• _What you have to do_
Quote the listing below word for word, stopping after the line that contains "we can understand".

▶

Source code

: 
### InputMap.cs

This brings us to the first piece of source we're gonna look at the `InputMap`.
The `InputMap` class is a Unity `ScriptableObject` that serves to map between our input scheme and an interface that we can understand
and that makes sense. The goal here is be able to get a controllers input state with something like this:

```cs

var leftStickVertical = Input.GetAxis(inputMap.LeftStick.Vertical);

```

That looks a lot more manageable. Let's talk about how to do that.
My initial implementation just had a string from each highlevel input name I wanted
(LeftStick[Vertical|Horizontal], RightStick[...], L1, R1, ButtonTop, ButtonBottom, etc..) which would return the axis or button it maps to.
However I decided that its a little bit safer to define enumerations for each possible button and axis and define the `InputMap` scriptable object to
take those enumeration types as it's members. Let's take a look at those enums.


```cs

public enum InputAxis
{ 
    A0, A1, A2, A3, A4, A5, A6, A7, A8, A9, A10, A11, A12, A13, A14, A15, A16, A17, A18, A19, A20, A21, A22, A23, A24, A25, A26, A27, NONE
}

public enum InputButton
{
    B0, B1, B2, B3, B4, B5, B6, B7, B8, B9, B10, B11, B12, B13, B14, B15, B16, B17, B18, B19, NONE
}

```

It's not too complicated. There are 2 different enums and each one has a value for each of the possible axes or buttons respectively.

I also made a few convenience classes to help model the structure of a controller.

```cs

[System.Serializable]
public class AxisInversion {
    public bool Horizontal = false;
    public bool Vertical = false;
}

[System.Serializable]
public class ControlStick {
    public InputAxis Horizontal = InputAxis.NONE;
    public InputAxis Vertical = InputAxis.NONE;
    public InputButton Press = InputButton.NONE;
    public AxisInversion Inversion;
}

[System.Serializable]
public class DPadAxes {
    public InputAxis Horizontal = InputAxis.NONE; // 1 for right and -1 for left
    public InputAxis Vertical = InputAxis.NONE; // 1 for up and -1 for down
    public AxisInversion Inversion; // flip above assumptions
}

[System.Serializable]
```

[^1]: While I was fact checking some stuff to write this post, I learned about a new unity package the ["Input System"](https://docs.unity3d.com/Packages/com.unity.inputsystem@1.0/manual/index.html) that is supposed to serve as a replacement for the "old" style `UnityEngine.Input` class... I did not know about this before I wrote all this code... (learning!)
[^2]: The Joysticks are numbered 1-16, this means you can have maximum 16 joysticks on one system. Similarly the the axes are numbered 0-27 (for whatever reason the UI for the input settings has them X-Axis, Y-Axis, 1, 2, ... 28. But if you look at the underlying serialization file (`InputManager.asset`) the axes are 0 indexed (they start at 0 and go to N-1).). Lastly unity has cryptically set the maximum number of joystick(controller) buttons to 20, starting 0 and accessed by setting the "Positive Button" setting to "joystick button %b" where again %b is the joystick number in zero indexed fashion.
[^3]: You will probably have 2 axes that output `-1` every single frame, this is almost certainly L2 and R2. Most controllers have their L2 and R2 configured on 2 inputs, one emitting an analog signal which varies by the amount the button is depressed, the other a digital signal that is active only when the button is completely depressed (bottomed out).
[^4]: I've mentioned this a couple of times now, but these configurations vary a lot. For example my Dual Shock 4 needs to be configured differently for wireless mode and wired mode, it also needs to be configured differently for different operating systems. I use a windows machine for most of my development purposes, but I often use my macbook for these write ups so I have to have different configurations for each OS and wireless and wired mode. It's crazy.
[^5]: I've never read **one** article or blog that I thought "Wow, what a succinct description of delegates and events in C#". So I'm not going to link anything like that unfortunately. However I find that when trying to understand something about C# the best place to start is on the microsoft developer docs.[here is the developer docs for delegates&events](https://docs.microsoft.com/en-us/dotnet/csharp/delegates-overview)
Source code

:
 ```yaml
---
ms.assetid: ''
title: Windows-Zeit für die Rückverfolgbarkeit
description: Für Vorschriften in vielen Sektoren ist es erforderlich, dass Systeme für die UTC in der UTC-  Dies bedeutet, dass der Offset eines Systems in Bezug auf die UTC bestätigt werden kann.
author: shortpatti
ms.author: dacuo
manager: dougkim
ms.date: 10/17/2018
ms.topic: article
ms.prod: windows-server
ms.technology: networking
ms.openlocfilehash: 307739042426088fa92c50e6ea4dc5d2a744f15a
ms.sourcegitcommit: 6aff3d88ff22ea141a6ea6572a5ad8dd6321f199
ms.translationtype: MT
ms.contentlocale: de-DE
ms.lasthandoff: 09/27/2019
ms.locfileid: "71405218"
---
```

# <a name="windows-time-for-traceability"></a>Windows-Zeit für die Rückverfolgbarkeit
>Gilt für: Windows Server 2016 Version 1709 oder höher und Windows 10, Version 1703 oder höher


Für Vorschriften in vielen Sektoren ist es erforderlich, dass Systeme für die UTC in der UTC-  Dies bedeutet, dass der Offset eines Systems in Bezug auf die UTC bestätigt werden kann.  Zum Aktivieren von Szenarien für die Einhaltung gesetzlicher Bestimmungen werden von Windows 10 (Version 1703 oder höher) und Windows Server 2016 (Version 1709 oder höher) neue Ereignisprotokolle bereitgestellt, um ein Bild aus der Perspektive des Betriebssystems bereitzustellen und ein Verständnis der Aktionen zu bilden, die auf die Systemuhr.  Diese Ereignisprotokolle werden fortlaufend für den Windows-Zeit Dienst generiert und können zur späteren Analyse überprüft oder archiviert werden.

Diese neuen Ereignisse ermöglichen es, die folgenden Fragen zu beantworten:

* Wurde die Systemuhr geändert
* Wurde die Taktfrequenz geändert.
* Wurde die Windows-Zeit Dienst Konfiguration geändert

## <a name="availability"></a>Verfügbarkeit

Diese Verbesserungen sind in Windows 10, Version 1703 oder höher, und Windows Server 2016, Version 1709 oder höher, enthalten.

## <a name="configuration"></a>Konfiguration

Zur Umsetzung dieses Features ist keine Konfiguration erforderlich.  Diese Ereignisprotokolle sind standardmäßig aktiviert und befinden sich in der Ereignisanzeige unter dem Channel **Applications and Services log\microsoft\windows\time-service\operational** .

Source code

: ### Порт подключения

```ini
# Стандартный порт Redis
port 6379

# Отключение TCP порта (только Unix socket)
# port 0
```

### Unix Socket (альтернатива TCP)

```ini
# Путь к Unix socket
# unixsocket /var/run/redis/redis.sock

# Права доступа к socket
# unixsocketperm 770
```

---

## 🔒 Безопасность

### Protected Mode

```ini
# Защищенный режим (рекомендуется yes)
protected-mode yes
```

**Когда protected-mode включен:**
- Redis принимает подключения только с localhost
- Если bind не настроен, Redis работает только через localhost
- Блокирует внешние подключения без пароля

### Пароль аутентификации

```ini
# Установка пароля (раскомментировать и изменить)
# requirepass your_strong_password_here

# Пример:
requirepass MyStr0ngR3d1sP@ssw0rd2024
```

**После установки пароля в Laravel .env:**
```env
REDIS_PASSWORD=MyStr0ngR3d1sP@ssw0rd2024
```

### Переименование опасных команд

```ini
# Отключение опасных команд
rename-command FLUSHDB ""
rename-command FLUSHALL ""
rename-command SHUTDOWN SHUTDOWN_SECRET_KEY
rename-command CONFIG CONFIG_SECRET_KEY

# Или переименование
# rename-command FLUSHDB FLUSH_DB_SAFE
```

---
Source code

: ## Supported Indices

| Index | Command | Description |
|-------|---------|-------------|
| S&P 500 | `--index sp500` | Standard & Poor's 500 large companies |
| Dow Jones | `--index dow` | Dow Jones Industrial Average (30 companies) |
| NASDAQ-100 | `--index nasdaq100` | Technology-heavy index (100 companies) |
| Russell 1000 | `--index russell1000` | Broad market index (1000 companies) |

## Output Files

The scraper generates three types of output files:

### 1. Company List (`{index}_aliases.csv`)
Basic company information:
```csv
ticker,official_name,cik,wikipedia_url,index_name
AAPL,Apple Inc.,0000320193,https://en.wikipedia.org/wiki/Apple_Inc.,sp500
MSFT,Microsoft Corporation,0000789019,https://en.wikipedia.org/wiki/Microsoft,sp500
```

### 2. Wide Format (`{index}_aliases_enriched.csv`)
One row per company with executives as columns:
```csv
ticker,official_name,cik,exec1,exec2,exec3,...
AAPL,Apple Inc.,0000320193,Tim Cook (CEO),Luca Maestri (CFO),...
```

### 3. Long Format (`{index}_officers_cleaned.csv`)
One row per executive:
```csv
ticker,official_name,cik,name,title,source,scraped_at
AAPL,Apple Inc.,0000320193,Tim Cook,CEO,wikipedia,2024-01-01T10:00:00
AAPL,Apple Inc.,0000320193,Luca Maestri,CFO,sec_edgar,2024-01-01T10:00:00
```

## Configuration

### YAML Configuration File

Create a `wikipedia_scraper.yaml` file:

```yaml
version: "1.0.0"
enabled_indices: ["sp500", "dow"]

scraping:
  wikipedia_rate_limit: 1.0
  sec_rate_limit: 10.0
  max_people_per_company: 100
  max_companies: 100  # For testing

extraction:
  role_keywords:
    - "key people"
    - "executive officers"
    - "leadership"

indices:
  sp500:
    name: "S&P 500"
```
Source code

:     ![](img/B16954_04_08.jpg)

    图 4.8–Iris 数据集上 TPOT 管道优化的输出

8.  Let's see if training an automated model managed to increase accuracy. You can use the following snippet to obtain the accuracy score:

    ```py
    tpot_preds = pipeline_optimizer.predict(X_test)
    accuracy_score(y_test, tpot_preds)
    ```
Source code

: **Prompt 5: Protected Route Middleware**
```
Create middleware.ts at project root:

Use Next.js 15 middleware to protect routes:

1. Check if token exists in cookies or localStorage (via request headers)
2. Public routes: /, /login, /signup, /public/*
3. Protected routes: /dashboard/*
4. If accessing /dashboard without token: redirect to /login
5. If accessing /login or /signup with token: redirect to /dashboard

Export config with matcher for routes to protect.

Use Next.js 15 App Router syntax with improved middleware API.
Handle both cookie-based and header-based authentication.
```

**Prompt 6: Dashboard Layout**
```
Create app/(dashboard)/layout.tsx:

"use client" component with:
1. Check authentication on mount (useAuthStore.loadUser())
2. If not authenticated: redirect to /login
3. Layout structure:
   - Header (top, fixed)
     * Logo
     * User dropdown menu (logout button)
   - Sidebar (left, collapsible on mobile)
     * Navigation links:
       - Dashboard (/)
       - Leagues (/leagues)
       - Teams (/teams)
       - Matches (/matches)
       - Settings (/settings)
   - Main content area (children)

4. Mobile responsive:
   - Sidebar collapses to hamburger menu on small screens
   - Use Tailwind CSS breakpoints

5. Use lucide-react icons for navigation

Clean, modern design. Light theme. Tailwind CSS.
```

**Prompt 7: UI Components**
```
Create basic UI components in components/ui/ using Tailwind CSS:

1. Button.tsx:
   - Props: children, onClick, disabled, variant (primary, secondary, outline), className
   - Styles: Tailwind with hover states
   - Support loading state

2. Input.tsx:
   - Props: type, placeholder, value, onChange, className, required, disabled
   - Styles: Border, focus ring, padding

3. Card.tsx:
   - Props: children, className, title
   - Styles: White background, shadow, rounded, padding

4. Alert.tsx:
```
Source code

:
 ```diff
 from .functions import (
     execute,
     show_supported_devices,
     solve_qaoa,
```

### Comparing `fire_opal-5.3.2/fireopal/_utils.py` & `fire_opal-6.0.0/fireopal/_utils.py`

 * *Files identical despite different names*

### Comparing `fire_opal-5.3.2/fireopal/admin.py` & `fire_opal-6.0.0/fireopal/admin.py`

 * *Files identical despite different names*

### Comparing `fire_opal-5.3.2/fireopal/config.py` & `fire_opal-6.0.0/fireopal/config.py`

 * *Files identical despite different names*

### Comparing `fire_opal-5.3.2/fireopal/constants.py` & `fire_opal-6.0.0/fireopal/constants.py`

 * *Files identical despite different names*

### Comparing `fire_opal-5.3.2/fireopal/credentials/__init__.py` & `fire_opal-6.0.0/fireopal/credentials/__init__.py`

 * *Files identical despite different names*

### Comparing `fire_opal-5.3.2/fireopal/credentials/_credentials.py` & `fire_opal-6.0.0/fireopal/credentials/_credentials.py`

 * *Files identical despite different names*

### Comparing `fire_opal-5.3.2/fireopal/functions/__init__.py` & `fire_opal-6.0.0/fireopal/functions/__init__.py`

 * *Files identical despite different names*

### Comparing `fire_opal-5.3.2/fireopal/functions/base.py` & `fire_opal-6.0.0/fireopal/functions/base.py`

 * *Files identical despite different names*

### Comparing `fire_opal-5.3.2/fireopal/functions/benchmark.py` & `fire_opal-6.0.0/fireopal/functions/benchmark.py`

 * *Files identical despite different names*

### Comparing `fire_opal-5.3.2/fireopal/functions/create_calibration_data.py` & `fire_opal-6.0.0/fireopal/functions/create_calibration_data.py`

◀

• _Response area_
Source code

: 
### InputMap.cs

This brings us to the first piece of source we're gonna look at the `InputMap`.
The `InputMap` class is a Unity `ScriptableObject` that serves to map between our input scheme and an interface that we can understand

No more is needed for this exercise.